Download the latest lighttpd sourcecode (1.5 r1992 as of today)
wget http://www.lighttpd.net/download/lighttpd-1.5.0-r1992.tar.gz
Download the "Debianized" sourcecode of lighttpd 1.4.7
wget http://dl.fkb.wormulon.net/lighttpd/lighttpd-1.4.7.tar.gz
Extract both to the build directory
tar xzf lighttpd-1.5.0-r1992.tar.gz tar xzf lighttpd-1.4.7.tar.gz
Copy the debian build information from 1.4.7 to 1.5.0
cp -R lighttpd-1.4.7/debian lighttpd-1.5.0/
Modify the changes file to let the 1.4.7 buildfiles look like 1.5.0
vim lighttpd-1.5.0/debian/changelog
Add the following line to the top of the changelog file, note that this is very character sensitive:
lighttpd (1.5.0) unstable; urgency=low * updated to 1.5.0 -- Somebody <somebody@example.com> Sun, 09 May 2007 13:37:00 +0200
Patching lighttpd <= r2001 due to of a bug at the session handler which rejected setting cookies via AJP13. Accoring to the changeset this fix will be upstreamed to the r2001 release of lighttpd
vim lighttpd-1.5.0/src/mod_proxy_backend_ajp13.c line 287: - p = keyvalue_get_value(response_headers, len); line 287: + p = keyvalue_get_value(response_headers, len & ~AJP13_COMMON_HEADER_CODE);
Create a Debian package from the lighttpd 1.5.0 sources
cd lighttpd-1.5.0 dpkg-buildpackage
The ready-to-use packages are placed one directory level below and can be installed now
cd .. dpkg -i lighttpd_1.5.0_i386.deb
After installation is complete, you'll find the lighttpd configuration at /etc/lighttpd/ and a start-stop script at /etc/init.d/lighttpd
To enable logging, you should create a corresponding directory and assign proper rights to it. If the user and group www-data does not yet exist on your system, you'll have to create them:
mkdir -p /var/log/lighttpd chown www-data:www-data /var/log/lighttpd
In order to use the newly installed lighttpd 1.5 in combination with Open-Xchange Server, some configuration work needs to be done at lighttpd. The following listing is a minimal example configuration which lacks optimization like deflate or expires as well as ssl support. Note that this is a complete lighttpd.conf file, no code-snipped - lighttpd configuration fits to a coasterĀ ;)
server.modules = ("mod_proxy_core", "mod_proxy_backend_http", "mod_proxy_backend_ajp13" )
server.document-root = "/var/www/"
server.errorlog = "/var/log/lighttpd/error.log"
server.indexfiles = ( "index.html", "index.htm" )
server.port = 80
server.pid-file = "/var/run/lighttpd.pid"
server.username = "www-data"
server.groupname = "www-data"
mimetype.assign = (
".css" => "text/css",
".html" => "text/html",
".htm" => "text/html",
".js" => "text/javascript",
".dtd" => "text/xml",
".xml" => "text/xml",
)
server.modules += ( "mod_proxy_backend_ajp13" )
$HTTP["url"] =~ "^/servlet/|^/ajax/|^/oxadmin/" {
proxy-core.balancer = "round-robin"
proxy-core.protocol = "ajp13"
proxy-core.backends = ( "localhost:8009" )
proxy-core.max-pool-size = 16
}
This configuration requires the Open-Xchange Server application server running at "localhost". If you run a distributed setup, just replace "localhost" by the hostname or ip address of the groupware server. You also need to bind the groupware AJP listener to accept connections from remote hosts (ajp.properties).
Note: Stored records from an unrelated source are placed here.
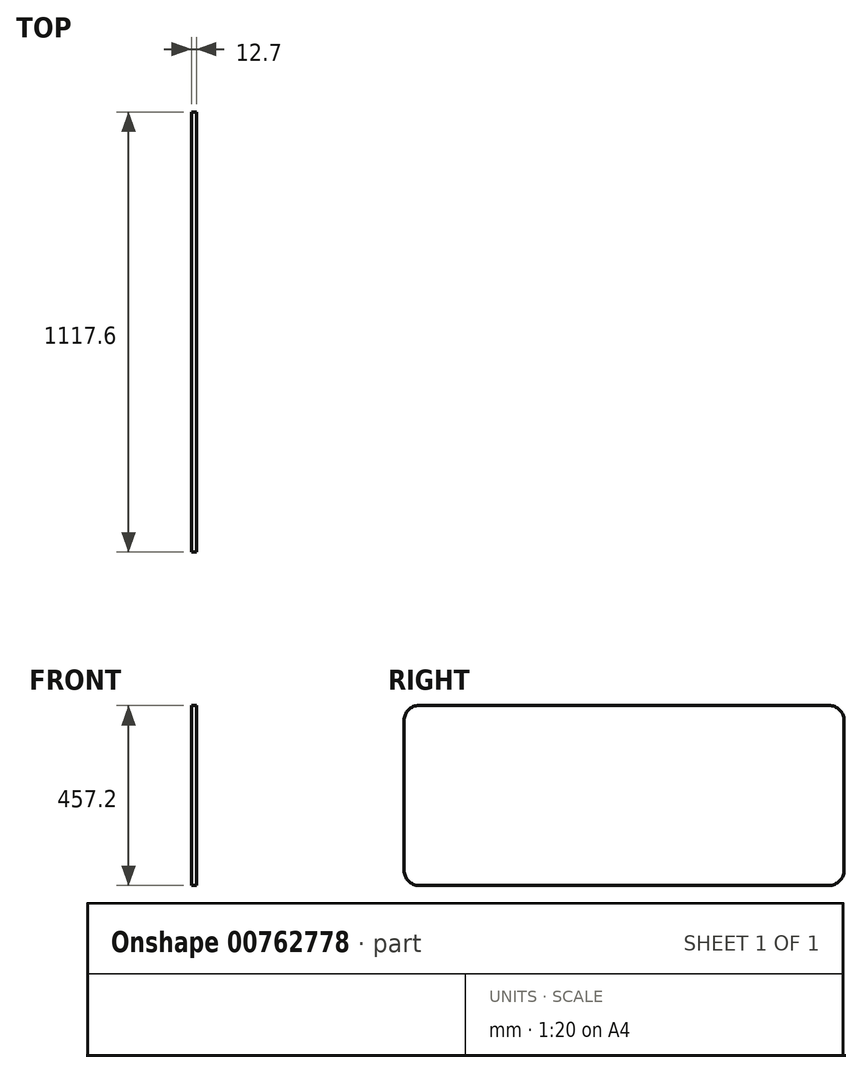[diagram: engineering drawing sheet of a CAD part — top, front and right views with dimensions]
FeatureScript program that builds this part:
annotation { "Feature Type Name" : "Feature", "Feature Type Description" : "" }
export const myFeature = defineFeature(function(context is Context, id is Id, definition is map)
    precondition{}
    {
        {
            var Q0;
            Q0=qCreatedBy(makeId("Right.planeOp"),FACE);
            var sketch = newSketch(context, id + "F0", { "sketchPlane" : qUnion([Q0])});
            skLineSegment(sketch, "E0.bottom", {"start": v(-1117.6, 448.35) * mm, "end": v(0, 448.35) * mm});
            skLineSegment(sketch, "E0.top", {"start": v(-1117.6, -8.85) * mm, "end": v(0, -8.85) * mm});
            skLineSegment(sketch, "E0.left", {"start": v(-1117.6, 448.35) * mm, "end": v(-1117.6, -8.85) * mm});
            skLineSegment(sketch, "E0.right", {"start": v(0, 448.35) * mm, "end": v(0, -8.85) * mm});
            skSolve(sketch);
        }
        {
            var Q0;
            Q0=makeQuery(id+"F0.imprint","IMPRINT",FACE,{"disambiguationData":[TD([[makeQuery(id+"F0.imprint","IMPRINT",EDGE,{"derivedFrom":sQuery(id+"F0.wireOp",EDGE,"E0.bottom")}),-1.0]])]});
            extrude(context, id + "F1", {"entities" : qUnion([Q0]), "depth" : 12.7 * mm, "offsetDistance" : 25.4 * mm});
        }
        {
            var Q0;
            Q0=makeQuery(id+"F1.opExtrude","SWEPT_EDGE",EDGE,{"disambiguationData":[OSD([sQuery(id+"F0.wireOp",EDGE,"E0.bottom"),sQuery(id+"F0.wireOp",EDGE,"E0.left")])]});
            var Q1;
            Q1=makeQuery(id+"F1.opExtrude","SWEPT_EDGE",EDGE,{"disambiguationData":[OSD([sQuery(id+"F0.wireOp",EDGE,"E0.bottom"),sQuery(id+"F0.wireOp",EDGE,"E0.right")])]});
            var Q2;
            Q2=makeQuery(id+"F1.opExtrude","SWEPT_EDGE",EDGE,{"disambiguationData":[OSD([sQuery(id+"F0.wireOp",EDGE,"E0.top"),sQuery(id+"F0.wireOp",EDGE,"E0.right")])]});
            var Q3;
            Q3=makeQuery(id+"F1.opExtrude","SWEPT_EDGE",EDGE,{"disambiguationData":[OSD([sQuery(id+"F0.wireOp",EDGE,"E0.top"),sQuery(id+"F0.wireOp",EDGE,"E0.left")])]});
            fillet(context, id + "F2", {"entities" : qUnion([Q0, Q1, Q2, Q3]), "radius" : 38.1 * mm, "tangentPropagation" : true, "allowEdgeOverflow" : false});
        }
    });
Please note that you cannot run two applications at the same port, if you are already using apache as a webserver at port 80, you should chose another port for lighttpd or migrate from apache to lighttpd and keep port 80.
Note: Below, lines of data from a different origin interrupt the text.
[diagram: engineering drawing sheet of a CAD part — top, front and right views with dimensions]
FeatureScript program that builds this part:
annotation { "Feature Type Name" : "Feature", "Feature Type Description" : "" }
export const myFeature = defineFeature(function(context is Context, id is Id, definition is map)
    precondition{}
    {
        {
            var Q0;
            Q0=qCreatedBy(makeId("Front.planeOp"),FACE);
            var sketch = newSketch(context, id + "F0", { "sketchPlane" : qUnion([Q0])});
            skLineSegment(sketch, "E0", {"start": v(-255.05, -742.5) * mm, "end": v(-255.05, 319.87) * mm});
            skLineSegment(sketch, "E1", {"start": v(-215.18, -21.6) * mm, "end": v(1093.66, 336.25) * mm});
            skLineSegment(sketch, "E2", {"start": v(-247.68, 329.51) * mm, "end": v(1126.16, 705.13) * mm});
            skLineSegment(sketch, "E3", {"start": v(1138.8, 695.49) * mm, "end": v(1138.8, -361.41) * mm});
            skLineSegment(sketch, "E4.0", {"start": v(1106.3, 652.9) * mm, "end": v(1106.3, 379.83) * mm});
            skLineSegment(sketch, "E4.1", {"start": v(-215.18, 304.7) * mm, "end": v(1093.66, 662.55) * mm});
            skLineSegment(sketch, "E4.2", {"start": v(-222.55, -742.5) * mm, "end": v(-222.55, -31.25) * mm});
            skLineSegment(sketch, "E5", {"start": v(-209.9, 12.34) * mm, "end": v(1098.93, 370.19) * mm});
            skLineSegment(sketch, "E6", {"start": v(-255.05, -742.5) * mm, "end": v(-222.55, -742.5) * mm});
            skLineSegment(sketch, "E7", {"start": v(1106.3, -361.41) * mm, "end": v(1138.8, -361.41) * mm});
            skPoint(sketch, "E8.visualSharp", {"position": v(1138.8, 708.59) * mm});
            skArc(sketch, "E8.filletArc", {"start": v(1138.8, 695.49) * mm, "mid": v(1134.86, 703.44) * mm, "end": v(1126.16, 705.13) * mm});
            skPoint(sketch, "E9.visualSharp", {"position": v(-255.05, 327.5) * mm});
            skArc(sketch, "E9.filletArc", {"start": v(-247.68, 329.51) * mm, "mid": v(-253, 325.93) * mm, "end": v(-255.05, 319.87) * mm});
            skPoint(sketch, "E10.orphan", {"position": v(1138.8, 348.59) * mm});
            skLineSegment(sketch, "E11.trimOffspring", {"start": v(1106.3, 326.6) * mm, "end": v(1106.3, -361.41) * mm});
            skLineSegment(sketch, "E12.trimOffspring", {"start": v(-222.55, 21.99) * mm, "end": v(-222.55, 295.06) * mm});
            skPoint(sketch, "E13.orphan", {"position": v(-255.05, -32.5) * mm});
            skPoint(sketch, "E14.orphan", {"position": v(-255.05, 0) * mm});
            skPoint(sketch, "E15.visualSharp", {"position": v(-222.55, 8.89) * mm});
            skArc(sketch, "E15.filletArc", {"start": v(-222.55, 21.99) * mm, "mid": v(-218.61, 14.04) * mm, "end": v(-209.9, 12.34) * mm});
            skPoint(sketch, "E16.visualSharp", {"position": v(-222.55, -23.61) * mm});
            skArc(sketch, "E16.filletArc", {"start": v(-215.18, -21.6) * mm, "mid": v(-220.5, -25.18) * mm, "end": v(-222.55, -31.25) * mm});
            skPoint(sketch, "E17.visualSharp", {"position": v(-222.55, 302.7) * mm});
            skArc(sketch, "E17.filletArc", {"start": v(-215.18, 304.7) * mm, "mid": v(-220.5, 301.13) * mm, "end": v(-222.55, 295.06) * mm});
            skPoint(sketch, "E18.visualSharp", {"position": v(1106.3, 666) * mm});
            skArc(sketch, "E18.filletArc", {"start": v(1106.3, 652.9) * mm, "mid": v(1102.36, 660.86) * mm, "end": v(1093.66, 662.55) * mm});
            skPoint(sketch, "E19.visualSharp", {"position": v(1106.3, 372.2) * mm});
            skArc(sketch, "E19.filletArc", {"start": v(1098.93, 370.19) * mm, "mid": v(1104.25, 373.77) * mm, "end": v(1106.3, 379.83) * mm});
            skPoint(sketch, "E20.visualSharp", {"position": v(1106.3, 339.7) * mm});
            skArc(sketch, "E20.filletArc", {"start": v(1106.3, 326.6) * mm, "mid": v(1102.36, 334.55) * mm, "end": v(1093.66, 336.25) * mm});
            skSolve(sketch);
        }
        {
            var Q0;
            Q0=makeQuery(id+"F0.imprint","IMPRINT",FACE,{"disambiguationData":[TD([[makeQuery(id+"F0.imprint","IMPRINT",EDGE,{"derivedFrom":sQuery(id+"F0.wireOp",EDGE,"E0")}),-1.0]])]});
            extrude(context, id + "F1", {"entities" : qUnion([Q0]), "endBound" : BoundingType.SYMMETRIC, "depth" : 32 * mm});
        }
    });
If we login to the groupware server now, a quick look at the http header shows that we are using lighttpd:
GET http://www.example.com/ajax/login?action=autologin Pragma: no-cache Content-Type: text/javascript; charset=UTF-8 Cache-Control: no-store, no-cache, must-revalidate,post-check=0, pre-check=0 Transfer-Encoding: chunked Connection: close Date: Fri, 12 Oct 2007 22:28:57 GMT Server: lighttpd/1.5.0
After all installation and configuration stuff has been finished, you just need to (re)start lighttpd and check the functionality of the setup. If something does not work like expected, please feel free to visit the #lighttpd and/or #open-xchange IRC channels at irc.freenode.net or the corresponding forums.